Menurut Esthi, tidak mudah meraih kepercayaan dari para PSK. Mereka banyak mengalami tekanan secara
mental, sehingga mudah lupa dan tidak bisa dipegang komitmen mereka. Tambahan lagi, Esthi harus
berhadapan dengan para mucikari dan pelanggan, yang ternyata memegang kontrol kehidupan para PSK
tersebut. Banyak PSK yang tidak bisa membujuk pelanggan mereka untuk memakai kondom, dan akhirnya
menurut begitu saja karena tidak mau kehilangan mata pencaharian. “Harusnya saya membuat penyuluhan buat
pelanggan juga,” katanya.
Untuk memudahkan kampanye, Esthi lalu membeli rumah untuk dijadikan wisma lapangan bagi
yayasannya. Dia pun mengembangkan pendidikan sebaya bagi para PSK. Lewat pendidikan sebaya itu, dia
membagikan pengetahuan tentang pencegahan HIV/AIDS kepada beberapa PSK, yang kemudian akan
menyebarkan kepada teman-teman mereka. Wisma di tengah lokalisasi membuat para staf Yayasan Hotline
lebih mudah memantau gerak dan ritme kerja para PSK.
Tak hanya bergerak di bidang pencegahan HIV/AIDS, Esthi mengembangkan sayap kemanusiaannya untuk
membantu para korban perdangan manusia (human trafficking). Wisma pun dipakai sebagai safe house bagi
para korban perdagangan, sampai keadaan aman dan mereka bisa kembali ke tempat asal mereka. Lagi-lagi,
menurut Esthi, ketimpangan sosial ekonomilah yang menyebabkan semua itu. “Ada korban yang dijanjikan
kerja yang layak di Surabaya, ada pula yang mau diajak pergi hanya dengan diberi sebuah telepon genggam,”
ungkapnya dengan gemas.
Totalitas membuat Esthi tak risih dan canggung untuk bekerja di lingkungan lokalisasi. Tantangan
terbesar justru datang dari para staf. “Banyak staf atau orang tua mereka yang kaget ketika tahu
lingkungan kerja kami adalah lokalisasi. Bagi staf wanita, takut nama anak mereka tercemar,
sedangkan bagi pria, takut tergoda oleh PSK,” katanya. Dan tidak mudah untuk meyakinkan orang-
orang bahwa jika dilakukan dengan sepenuh hati, lokalisasi sama dengan lingkungan kerja lain.
Selain itu, ketiadaan payung hukum, peraturan daerah, menyebabkan kegiatan pencegahan dan
penanggulangan HIV/AIDS seperti jalan di tempat. Berbagai upaya dilakukan untuk menggolkan
usulnya tentang payung hukum tersebut, termasuk melobi Pemerintah Provinsi Jawa Timur, Dinas
Kesehatan Jawa Timur, beberapa ormas dan Komisi D DPRD Jawa Timur. Upayanya tak sia-sia,
aturan itu pun disahkan menjadi Peraturan Daerah Provinsi Jawa Timur No. 5 Tahun 2004 tentang
Pencegahan dan Penanggulangan HIV/AIDS. Keberadaan peraturan itu menjamin ketersediaan
kondom sampai 100% di daerah yang berisiko. “Di sekitar Dolly, kondom bisa diperoleh secara gratis
di berbagai tempat, atau membeli di warung dan apotek di sekitarnya,” kata Esthi. Satu hal yang
masih diperdebatkan di daerah lain, karena khawatir dinilai melegalisasi pelacuran dengan
menyosialisasi penggunaan kondom. Meski demikian, tujuh pemerintah provinsi dan 128 pemerintah
kabupaten/kota mengikuti dengan menerbitkan peraturan daerah serupa.

━━━━━━━━━━━━━━━━━━━━

_TUGAS DIKERJAKAN:_
A. Menurut teks tentang Esthi, peraturan daerah apa yang akhirnya disahkan sebagai payung hukum?
B. Tuliskan kembali dengan persis bagian teks tentang Esthi mulai dari "ungkapnya dengan gemas." sampai dengan "lingkungan kerja lain.".
Gunakan hanya teks tentang Esthi di atas sebagai sumber.

━━━━━━━━━━━━━━━━━━━━

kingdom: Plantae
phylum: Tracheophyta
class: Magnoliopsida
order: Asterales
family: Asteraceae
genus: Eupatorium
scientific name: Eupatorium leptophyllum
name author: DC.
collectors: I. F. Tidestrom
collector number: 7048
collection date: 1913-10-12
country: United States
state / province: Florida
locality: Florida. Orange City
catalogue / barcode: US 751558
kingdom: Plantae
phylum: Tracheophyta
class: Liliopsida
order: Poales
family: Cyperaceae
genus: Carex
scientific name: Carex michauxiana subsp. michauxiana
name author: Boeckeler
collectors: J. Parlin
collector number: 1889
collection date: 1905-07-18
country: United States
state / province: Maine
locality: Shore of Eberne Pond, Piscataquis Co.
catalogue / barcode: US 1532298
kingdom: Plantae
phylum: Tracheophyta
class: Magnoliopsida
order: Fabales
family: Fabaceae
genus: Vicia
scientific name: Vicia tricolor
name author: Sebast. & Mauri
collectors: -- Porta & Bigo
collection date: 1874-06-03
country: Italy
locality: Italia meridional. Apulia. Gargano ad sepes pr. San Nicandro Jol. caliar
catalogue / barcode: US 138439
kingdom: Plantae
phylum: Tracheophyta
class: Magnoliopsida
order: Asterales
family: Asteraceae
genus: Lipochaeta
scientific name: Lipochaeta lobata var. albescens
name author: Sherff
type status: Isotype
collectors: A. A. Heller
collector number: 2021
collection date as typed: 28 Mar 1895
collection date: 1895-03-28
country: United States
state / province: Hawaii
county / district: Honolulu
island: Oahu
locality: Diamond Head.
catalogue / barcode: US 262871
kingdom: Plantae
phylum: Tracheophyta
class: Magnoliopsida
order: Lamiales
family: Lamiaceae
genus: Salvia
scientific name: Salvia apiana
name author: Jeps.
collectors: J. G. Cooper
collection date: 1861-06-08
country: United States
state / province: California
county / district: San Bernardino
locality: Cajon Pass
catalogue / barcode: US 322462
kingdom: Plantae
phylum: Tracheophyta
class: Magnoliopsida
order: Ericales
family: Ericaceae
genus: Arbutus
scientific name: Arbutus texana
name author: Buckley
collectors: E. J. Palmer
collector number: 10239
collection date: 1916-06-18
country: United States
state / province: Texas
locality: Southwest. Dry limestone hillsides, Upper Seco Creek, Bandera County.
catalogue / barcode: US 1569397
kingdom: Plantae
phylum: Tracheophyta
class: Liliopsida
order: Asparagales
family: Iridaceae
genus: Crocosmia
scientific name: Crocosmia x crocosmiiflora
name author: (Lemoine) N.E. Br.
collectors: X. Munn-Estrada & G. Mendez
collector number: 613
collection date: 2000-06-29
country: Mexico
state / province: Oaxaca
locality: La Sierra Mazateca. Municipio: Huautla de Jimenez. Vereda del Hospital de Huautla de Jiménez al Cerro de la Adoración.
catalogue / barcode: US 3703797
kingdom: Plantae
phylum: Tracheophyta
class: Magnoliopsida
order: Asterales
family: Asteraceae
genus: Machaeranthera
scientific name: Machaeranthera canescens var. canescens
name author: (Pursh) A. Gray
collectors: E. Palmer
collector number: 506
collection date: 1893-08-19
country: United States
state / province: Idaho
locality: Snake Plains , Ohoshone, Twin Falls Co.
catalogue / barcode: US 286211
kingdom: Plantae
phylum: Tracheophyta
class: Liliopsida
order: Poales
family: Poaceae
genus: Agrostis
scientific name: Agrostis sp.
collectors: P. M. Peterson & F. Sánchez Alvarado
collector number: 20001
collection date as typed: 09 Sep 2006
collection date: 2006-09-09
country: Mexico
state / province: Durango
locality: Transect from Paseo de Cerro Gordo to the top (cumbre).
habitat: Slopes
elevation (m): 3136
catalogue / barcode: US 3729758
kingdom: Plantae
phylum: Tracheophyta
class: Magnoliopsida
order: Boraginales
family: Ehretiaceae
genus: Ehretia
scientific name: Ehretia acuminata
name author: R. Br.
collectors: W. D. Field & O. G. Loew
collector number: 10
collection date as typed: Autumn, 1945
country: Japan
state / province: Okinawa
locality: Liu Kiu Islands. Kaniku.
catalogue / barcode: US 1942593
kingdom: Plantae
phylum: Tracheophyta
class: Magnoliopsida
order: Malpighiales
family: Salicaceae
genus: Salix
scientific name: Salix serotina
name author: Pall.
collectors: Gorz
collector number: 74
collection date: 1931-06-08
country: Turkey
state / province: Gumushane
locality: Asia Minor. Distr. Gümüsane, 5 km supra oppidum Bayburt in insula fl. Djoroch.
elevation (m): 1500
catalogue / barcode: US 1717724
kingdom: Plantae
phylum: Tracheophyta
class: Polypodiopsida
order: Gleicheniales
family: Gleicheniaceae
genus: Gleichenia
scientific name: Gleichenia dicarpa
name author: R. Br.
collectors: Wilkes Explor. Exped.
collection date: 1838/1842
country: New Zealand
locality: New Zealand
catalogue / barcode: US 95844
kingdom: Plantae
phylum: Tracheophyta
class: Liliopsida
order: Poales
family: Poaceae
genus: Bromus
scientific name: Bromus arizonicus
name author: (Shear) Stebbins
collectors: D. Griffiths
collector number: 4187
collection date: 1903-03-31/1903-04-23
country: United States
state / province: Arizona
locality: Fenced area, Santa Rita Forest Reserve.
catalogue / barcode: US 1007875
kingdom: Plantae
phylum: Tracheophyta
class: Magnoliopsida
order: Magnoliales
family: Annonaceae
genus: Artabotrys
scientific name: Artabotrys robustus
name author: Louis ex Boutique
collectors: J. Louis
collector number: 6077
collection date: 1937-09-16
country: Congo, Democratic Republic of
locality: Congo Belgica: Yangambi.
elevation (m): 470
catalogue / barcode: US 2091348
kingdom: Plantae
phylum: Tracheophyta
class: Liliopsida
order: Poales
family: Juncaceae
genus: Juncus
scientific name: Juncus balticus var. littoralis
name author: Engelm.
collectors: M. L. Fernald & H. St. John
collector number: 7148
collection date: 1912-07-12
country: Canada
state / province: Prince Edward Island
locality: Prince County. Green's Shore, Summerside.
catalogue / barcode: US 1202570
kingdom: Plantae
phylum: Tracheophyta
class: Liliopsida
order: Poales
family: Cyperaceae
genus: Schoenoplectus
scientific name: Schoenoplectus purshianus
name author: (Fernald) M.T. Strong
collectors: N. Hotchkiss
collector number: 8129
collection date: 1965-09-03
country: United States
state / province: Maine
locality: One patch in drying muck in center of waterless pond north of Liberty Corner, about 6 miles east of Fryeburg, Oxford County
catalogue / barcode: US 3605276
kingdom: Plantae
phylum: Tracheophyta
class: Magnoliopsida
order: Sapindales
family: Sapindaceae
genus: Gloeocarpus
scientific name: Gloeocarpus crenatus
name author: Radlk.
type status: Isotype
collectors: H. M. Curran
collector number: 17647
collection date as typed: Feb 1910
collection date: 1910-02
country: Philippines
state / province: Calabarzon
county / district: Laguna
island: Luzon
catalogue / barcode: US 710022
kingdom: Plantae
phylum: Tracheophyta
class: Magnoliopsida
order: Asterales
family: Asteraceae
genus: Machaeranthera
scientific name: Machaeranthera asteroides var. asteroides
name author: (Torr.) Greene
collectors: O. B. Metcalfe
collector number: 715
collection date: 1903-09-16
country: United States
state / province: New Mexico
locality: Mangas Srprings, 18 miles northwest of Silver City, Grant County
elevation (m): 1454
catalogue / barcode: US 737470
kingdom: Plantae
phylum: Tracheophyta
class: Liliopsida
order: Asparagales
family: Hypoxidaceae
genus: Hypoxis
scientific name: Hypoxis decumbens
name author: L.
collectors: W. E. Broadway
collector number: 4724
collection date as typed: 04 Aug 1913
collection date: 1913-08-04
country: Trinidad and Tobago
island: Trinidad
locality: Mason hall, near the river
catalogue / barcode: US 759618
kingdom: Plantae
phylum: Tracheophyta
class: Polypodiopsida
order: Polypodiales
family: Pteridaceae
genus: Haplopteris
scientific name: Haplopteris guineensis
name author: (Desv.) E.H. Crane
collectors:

━━━━━━━━━━━━━━━━━━━━

_JAWABAN BERURUTAN:_
A. Peraturan Daerah Provinsi Jawa Timur No. 5 Tahun 2004 tentang Pencegahan dan Penanggulangan HIV/AIDS.

B.
ungkapnya dengan gemas.
Totalitas membuat Esthi tak risih dan canggung untuk bekerja di lingkungan lokalisasi. Tantangan
terbesar justru datang dari para staf. “Banyak staf atau orang tua mereka yang kaget ketika tahu
lingkungan kerja kami adalah lokalisasi. Bagi staf wanita, takut nama anak mereka tercemar,
sedangkan bagi pria, takut tergoda oleh PSK,” katanya. Dan tidak mudah untuk meyakinkan orang-
orang bahwa jika dilakukan dengan sepenuh hati, lokalisasi sama dengan lingkungan kerja lain.